Thursday, January 1, 2015

The dreaded letter!


I love getting Christmas cards.  Really.  The perfect -- or wonderfully un-perfect picture of family or friends.  Whether I see them occasionally, or rarely, I love to get the pictures.  The letters are even better!  Glimpses in to people's lives.  Highlights of the year's activities, accomplishments, and milestones in their children's lives.

What I hate is writing them.  Have you noticed that I haven't sent any for several years now?  Each year it seems to get harder.  I think about it, plan on it, sometimes even make lists of names and addresses.  Once it comes to the letter, though, I give up.  This year, as Christmas drew closer, I was determined.  My cards are winter-y, but they don't actually say Merry Christmas.  Reflections come at the end of the year, anyway, so I thought my timing was perfect to send them as New Year's cards. . .

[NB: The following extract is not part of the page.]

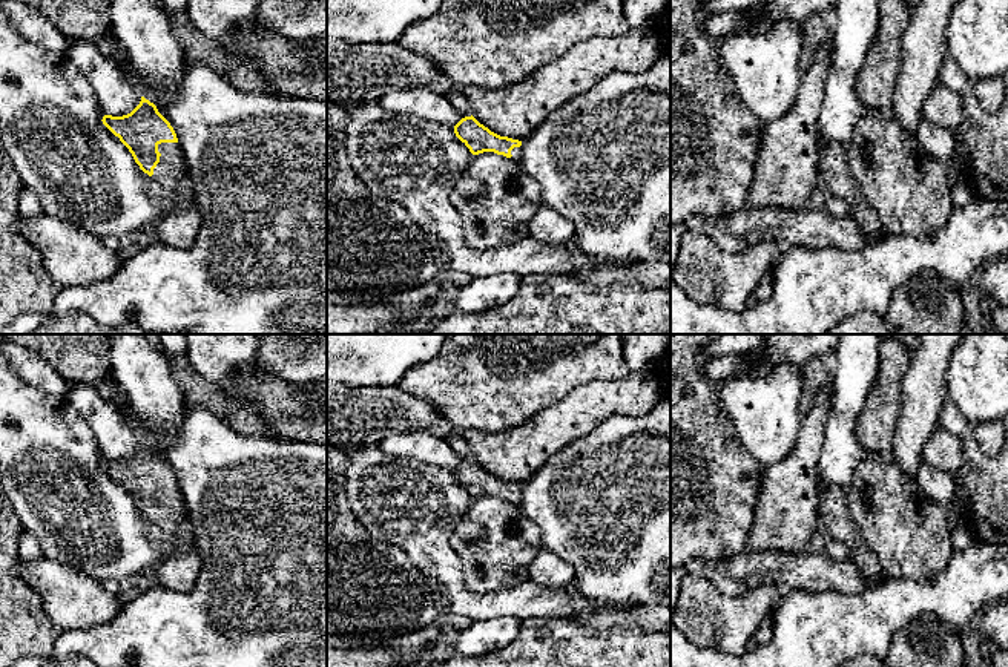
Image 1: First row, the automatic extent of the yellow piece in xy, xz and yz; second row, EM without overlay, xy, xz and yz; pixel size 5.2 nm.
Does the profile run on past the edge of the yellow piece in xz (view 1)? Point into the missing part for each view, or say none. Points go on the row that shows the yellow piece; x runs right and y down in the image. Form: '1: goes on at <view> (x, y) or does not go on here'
1: goes on at xz (516, 152)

Until I wrote mine.  It took me a few evenings to get the right wording about everything.  I threw in a little about our year as a family, a little bit about each of the boys, and a nice closing.  Then I re-read it, and realized the whole thing was ridiculous.  It didn't sound like us at all.  Who are these perfect, happy people?  It was then that the words from this blog flashed through my mind: It isn't a perfect life, but it's our life.  And I realized that I want to tell the truth.  Not the whole truth, but at the very least, I should recognize that it's us when I read the letter I'm about to send out.

So here I am, in a place where I can be honest about who I am, and what life is really like.  Because it's far from perfect.  And I do my best, but I'm not perfect, either.